[[ TEXT UNDER STUDY, beginning ]]

Southwest Asia: US Turns Up the Pressure to Spray Poppy Fields, Afghan Government Resists -- So Far
US drug warriors have long wanted to unleash herbicidal sprays as a weapon to put a dent in Afghanistan's burgeoning opium poppy crop, but the Afghan government of President Hamid Karzai -- along with a number of NATO allies -- has staunchly resisted American entreaties. In the wake of the country's record-breaking opium harvest this year, however, the Americans are turning up the pressure, but so far to no avail.
[inline:opium-smaller.jpg align=left caption="the opium trader's wares (photo by Chronicle editor Phil Smith during September 2005 visit to Afghanistan)"]Afghanistan produced 93% of the global opium supply this year, and is increasingly exporting refined heroin as well as raw opium, according to the United Nations Office on Drugs and Crime. While the Afghan government has undertaken manual eradication campaigns, they have been of limited effectiveness, reaching less than 10% of the crop this year.
For the Americans, eradicating the poppy crop is a key goal in Afghanistan, not only for traditional drug policy reasons, but also because some of the profits from the crop, estimated at $3 billion this year, end up financing the Taliban insurgency via taxes the rebels impose on farmers and merchants.
But for the Karzai administration, as well as some NATO countries with troops on the ground in Afghanistan, and some surprising elements of the US government including the Pentagon and the CIA, a massive aerial eradication campaign runs the risk of destabilizing the Afghan government by alienating farmers and pushing them into the waiting arms of the Taliban. The Afghan government has also raised health and environmental concerns about the widespread use of chemical herbicides, particularly glyphosate, or Roundup, which is the poison the Americans are pushing.
For at least two years, a cavalcade of top American officials, including President Bush, Secretary of State Condoleezza Rice, national security advisor Stephen Hadley, and drug czar John Walters, have met with Karzai to try to convince him to change his stance -- to no avail. In April of this year, the Bush administration named William Wood the new ambassador to Kabul, fresh off a four-year stint as ambassador to Colombia, scene of the largest US-backed aerial eradication campaign against a drug crop. In August, US officials began turning up the heat.

[[ TEXT UNDER STUDY, end ]]
[[ SOURCE DATA, beginning ]]

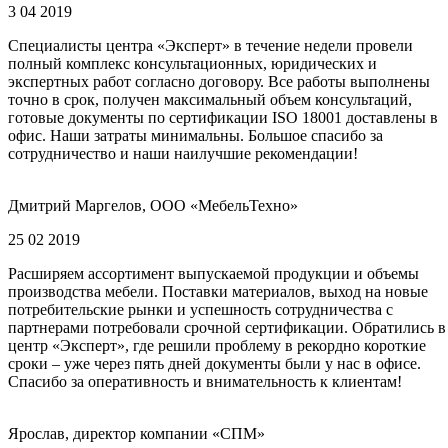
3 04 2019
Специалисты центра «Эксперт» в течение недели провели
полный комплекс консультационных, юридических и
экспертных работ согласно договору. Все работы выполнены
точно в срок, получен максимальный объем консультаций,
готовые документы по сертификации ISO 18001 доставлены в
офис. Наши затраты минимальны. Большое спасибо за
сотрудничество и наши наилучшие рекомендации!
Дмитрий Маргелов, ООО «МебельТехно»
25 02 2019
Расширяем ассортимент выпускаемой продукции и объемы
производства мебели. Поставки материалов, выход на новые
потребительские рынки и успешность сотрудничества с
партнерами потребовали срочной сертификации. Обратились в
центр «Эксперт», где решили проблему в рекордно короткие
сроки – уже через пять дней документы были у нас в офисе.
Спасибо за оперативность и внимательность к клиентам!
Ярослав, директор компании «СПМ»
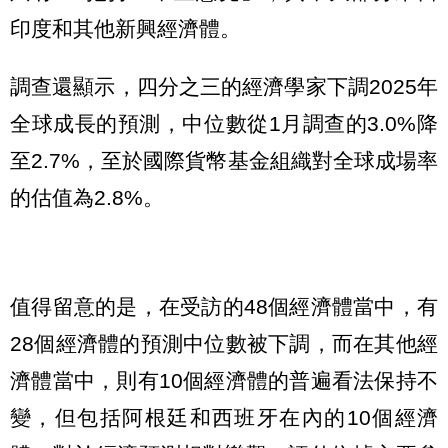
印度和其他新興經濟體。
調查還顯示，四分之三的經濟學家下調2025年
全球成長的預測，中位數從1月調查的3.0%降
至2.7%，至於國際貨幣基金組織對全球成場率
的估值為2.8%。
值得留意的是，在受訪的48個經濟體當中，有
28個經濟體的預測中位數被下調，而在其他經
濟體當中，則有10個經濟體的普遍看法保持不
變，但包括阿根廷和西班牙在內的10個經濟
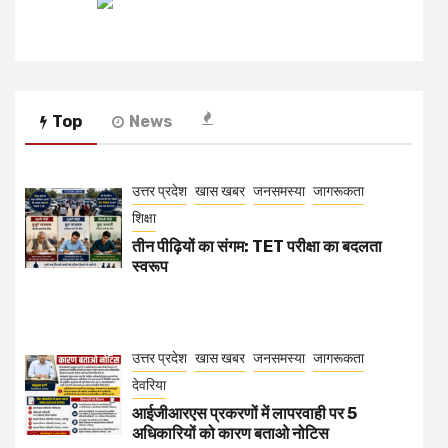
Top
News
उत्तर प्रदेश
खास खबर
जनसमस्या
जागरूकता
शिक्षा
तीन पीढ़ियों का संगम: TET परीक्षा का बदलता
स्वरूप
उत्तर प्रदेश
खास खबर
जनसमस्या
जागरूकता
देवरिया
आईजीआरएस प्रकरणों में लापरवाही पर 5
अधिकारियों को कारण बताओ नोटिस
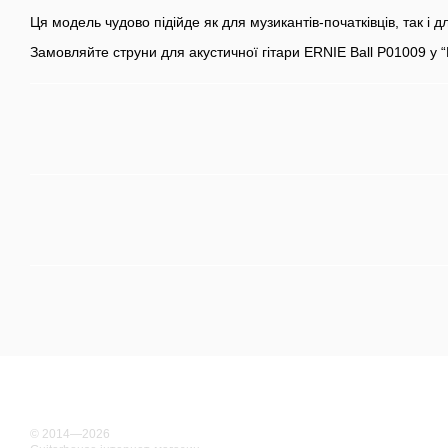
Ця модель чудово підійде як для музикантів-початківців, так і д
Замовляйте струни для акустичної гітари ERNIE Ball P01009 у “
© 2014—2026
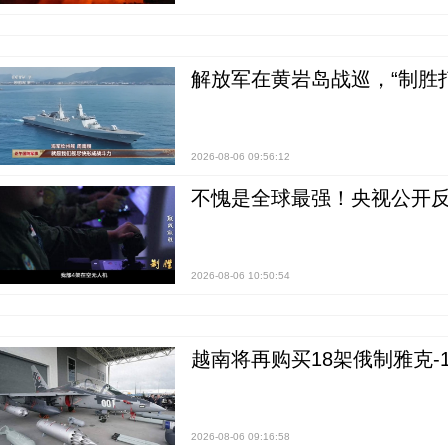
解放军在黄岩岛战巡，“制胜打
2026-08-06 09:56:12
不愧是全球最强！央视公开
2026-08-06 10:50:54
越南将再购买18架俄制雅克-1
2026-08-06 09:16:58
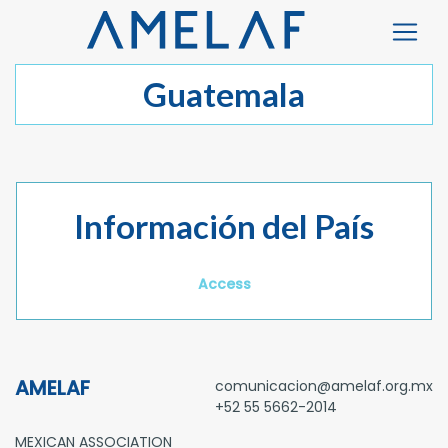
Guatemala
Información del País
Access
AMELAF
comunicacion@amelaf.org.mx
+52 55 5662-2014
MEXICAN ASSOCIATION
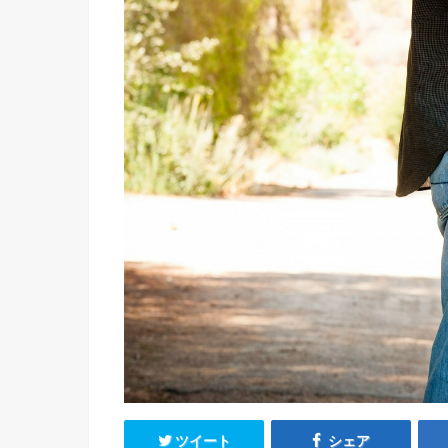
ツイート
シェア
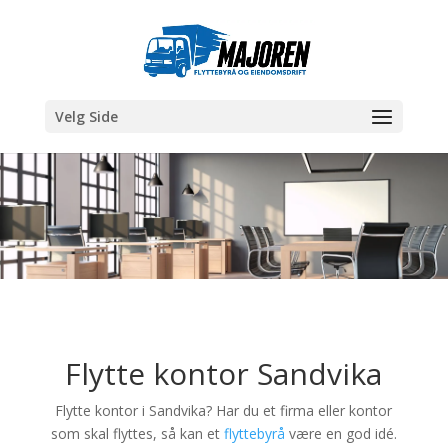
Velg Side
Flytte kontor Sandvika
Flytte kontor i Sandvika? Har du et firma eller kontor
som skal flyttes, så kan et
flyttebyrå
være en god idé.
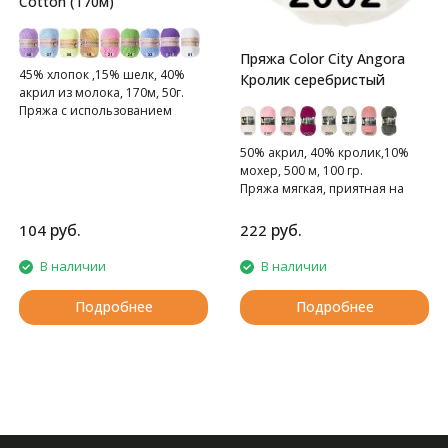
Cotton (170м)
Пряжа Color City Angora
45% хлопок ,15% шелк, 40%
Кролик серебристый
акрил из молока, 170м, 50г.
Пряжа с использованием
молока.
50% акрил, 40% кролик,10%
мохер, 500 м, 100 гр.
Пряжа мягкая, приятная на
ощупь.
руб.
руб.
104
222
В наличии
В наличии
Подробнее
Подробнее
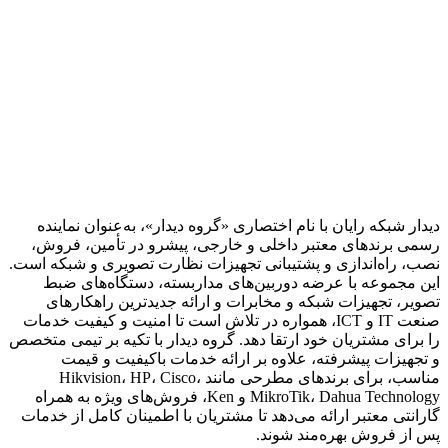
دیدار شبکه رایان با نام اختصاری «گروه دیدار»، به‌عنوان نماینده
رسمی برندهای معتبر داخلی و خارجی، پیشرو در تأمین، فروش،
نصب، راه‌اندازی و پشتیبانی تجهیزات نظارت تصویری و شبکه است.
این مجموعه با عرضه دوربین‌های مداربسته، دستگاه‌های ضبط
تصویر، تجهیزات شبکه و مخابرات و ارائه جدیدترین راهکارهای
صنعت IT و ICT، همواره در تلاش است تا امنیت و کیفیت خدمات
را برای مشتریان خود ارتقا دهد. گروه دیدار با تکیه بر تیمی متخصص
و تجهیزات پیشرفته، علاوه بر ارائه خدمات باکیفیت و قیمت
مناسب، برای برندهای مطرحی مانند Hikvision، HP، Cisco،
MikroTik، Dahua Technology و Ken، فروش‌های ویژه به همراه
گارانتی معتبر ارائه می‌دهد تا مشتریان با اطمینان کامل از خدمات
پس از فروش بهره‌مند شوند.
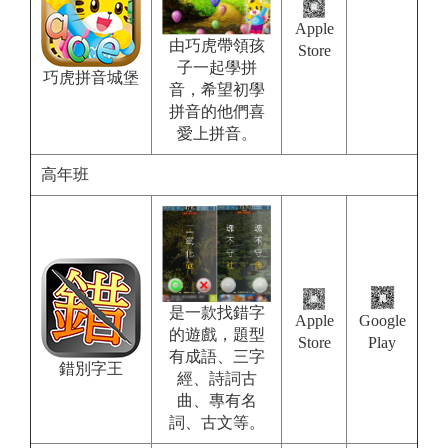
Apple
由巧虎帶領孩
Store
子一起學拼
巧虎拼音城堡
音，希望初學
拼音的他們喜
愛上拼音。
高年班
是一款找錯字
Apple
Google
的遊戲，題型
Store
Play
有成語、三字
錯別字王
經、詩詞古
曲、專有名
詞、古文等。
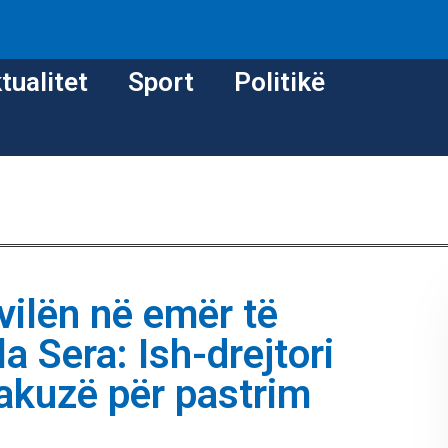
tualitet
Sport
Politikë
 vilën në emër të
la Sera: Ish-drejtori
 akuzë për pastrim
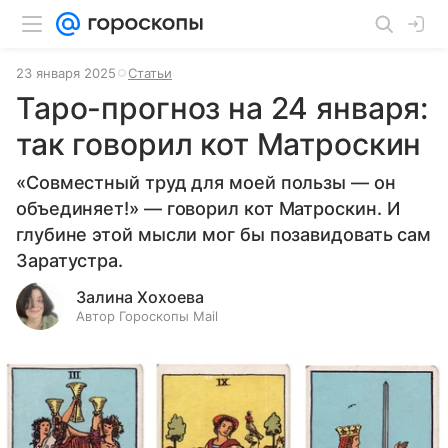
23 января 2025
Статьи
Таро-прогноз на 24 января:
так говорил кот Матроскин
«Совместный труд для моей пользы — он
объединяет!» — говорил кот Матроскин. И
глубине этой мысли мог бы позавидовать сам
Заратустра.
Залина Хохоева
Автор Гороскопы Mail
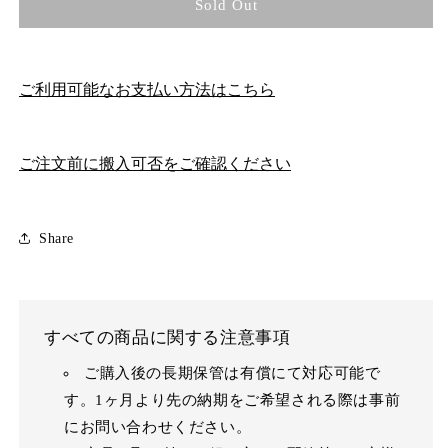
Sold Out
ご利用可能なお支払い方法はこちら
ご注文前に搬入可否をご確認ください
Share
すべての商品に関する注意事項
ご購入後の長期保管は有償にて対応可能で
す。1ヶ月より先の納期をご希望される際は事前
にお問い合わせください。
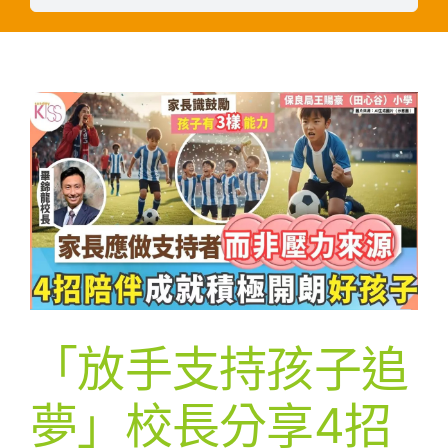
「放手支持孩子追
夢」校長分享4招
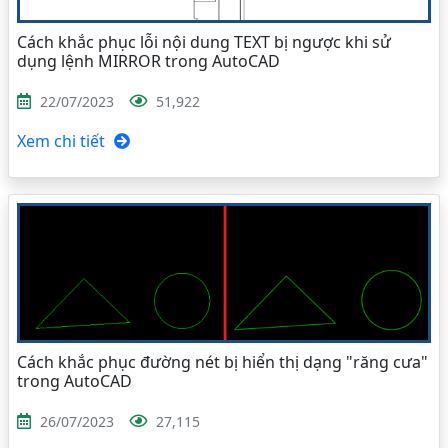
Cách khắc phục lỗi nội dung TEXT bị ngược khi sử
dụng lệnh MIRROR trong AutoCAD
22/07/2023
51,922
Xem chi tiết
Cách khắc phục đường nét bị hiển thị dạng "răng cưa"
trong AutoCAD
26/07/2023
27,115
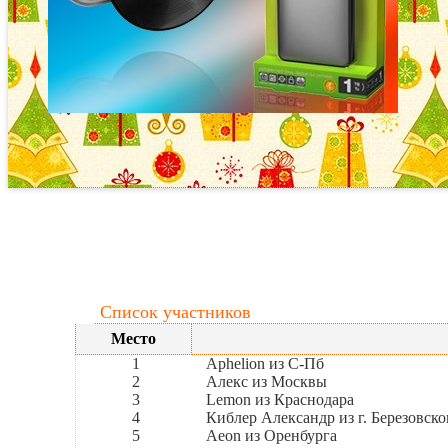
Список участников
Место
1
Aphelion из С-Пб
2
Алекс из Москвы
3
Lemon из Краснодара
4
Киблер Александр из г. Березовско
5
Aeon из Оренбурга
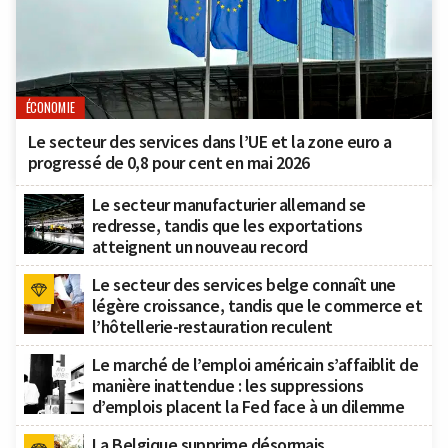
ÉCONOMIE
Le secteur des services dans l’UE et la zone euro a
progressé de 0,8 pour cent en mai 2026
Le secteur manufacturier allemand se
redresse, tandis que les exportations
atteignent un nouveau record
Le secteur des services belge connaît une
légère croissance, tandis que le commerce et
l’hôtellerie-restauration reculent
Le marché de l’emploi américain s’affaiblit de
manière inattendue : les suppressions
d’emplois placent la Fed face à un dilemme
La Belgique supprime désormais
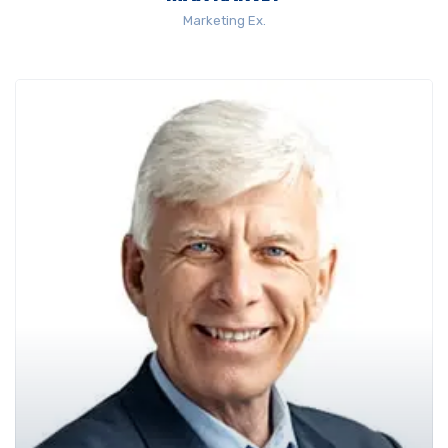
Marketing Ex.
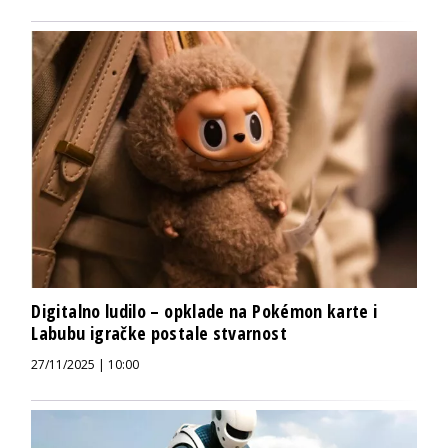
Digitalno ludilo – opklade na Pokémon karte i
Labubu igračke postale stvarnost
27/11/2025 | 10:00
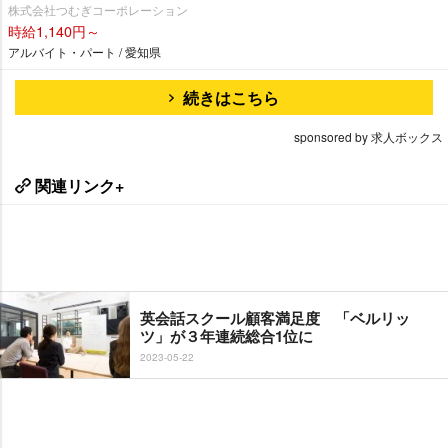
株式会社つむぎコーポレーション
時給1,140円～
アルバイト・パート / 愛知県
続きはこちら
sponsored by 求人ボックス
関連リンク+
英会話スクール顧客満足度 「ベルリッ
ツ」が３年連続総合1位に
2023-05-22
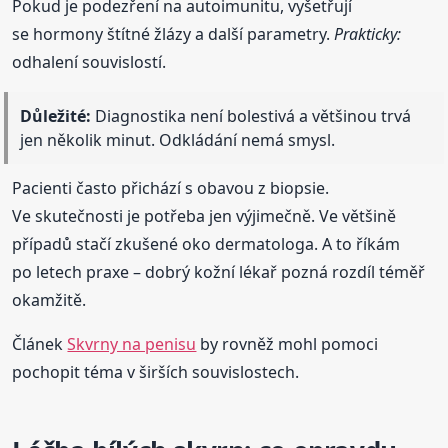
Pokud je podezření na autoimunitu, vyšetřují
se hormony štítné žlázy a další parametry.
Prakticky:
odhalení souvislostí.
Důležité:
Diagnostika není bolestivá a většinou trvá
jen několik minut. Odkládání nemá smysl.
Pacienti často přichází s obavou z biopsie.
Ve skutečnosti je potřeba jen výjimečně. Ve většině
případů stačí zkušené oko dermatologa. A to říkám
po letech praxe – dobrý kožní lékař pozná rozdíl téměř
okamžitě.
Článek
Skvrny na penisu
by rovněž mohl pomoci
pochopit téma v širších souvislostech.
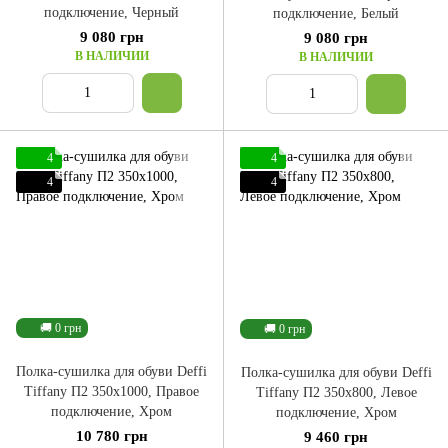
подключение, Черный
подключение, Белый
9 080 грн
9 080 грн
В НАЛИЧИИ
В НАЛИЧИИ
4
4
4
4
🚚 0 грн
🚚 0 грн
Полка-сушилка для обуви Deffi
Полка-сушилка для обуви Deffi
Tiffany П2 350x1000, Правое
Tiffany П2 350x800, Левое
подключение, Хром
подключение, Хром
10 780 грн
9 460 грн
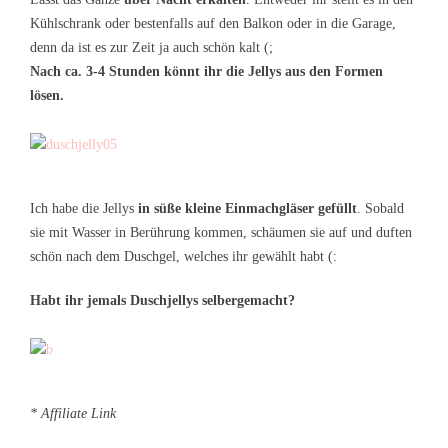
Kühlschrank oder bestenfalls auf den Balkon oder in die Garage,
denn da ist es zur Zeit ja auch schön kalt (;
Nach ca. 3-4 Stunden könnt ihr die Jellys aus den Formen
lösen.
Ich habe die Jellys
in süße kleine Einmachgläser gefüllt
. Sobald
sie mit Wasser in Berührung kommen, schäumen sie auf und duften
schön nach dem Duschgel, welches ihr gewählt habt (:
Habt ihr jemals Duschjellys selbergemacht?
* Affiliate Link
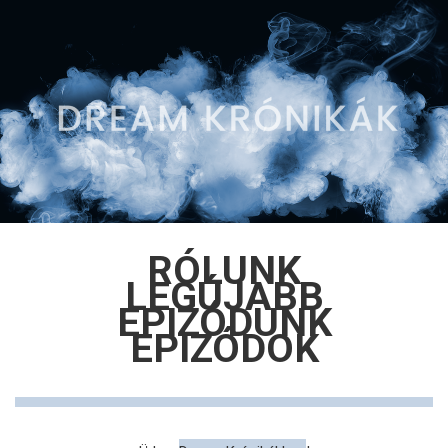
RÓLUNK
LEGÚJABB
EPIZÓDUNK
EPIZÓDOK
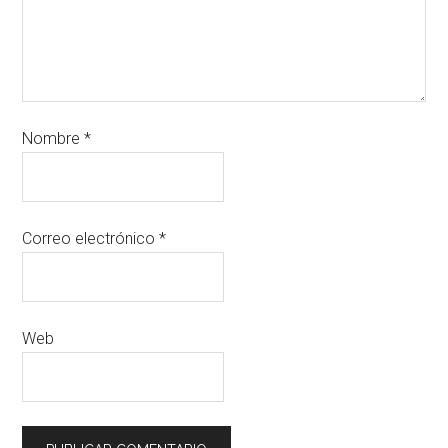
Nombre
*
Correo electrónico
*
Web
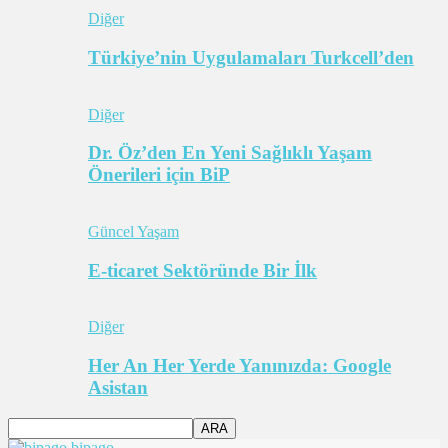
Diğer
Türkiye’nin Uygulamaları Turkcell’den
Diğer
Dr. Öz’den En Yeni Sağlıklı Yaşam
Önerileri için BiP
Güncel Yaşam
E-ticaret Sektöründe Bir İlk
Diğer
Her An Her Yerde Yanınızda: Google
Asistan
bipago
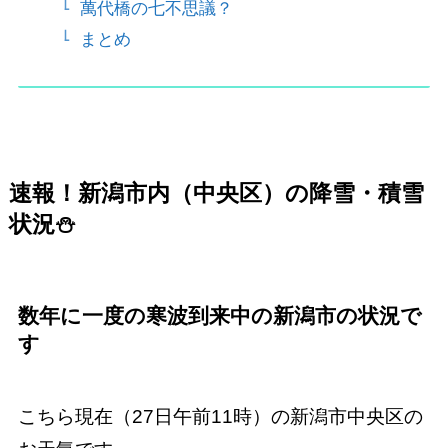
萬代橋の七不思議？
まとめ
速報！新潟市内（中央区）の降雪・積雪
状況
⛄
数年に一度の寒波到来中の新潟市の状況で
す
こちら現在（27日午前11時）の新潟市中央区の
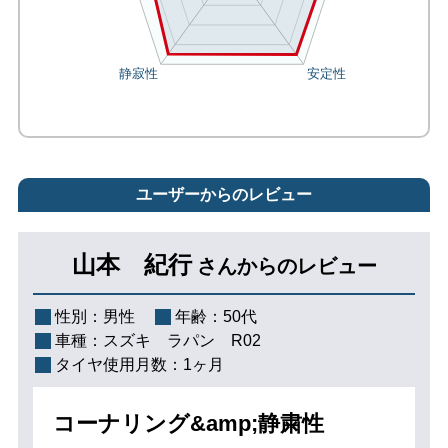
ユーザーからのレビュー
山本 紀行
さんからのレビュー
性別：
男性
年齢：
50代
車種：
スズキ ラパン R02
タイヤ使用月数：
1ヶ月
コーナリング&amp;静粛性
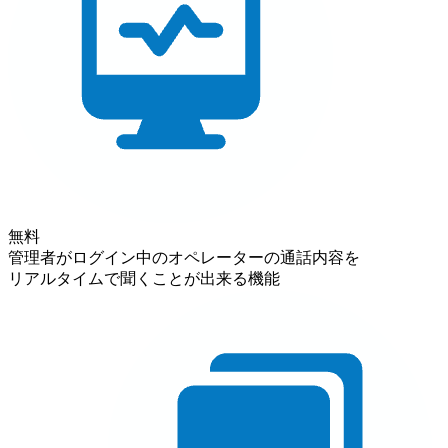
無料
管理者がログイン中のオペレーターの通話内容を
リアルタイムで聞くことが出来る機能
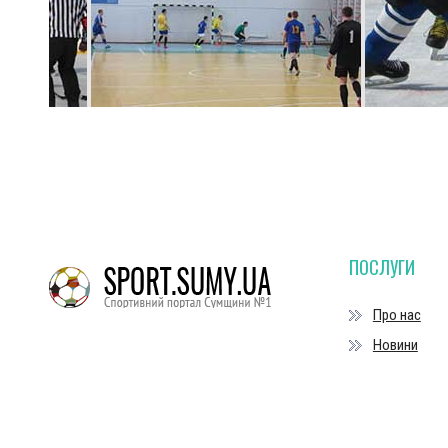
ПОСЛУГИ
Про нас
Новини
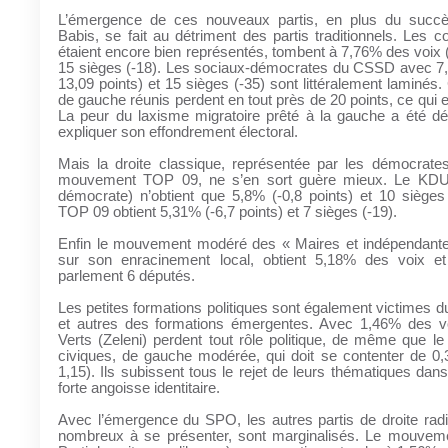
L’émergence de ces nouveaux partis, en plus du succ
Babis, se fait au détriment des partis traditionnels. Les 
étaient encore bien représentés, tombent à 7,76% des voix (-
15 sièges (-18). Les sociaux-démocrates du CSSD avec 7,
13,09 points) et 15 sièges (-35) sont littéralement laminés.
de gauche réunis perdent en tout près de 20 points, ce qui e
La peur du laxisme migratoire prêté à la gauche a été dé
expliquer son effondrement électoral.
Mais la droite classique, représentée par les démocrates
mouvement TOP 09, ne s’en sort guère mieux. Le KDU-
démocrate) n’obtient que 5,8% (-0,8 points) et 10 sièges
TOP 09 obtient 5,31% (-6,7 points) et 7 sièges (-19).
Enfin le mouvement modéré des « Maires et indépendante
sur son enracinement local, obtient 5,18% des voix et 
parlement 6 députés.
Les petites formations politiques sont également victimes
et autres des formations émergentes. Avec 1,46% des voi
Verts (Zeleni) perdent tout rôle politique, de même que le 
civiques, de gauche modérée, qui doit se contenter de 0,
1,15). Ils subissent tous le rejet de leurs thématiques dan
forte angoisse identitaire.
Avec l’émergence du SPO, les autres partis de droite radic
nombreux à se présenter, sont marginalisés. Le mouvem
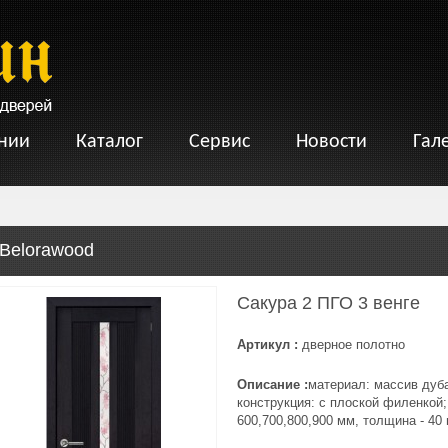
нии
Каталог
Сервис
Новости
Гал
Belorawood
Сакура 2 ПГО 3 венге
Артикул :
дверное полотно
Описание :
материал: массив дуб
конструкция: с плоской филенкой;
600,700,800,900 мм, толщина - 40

[[ SOURCE DATA, end ]]

■ EXERCISE 1:
Answer these questions using the article on poppy spraying in Afghanistan:
(a) What share of the global opium supply did Afghanistan produce this year?
(b) Which herbicide are the Americans pushing?
(c) Where did William Wood serve as ambassador before being named to Kabul?
■ EXERCISE 2: Please write the next part of the article on poppy spraying in Afghanistan, picking up after its last sentence.
The entries come from a different source than the article.

■ TASK OUTPUT 1:
(a) 93%
(b) Glyphosate, or Roundup
(c) Colombia

■ TASK OUTPUT 2:
"Aerial eradication is undoubtedly the most effective way," Thomas Schweich, Assistant Secretary of State for International Narcotics and Law Enforcement, told a news conference in Kabul in August. "You go in, you get large blocks of land in a very short period of time. You do it with minimal loss of life, since you don't have to fight your way in and you don't have to fight your way out. You don't ever negotiate with anybody," he said.
"We are working to convince the key ministers and President Karzai to accept this strategy," a US official "who asked not to be identified because of the issue's political sensitivity" told the New York Times this week. "We want to convince them to show some power. The government has to show its power in the remote provinces."
This weekend, State Department officials took the unusual step of sending one of its top crop-eradication experts to Kabul to attempt to persuade the Afghan government that glyphosate is safe. The expert, Charles Helling, a senior scientific adviser to the department's bureau of International Narcotics and Law Enforcement Affairs, met with Afghan officials who have publicly opposed the use of herbicides to wipe out the poppy crop.
"He is here to explain what it is and how it works. He is here to discuss the science of glyphosate, not to persuade anyone they should be spraying from planes or anything," an unnamed embassy official told Reuters. But the implication was clear: Glyphosate is safe and should be adopted by the Afghan government.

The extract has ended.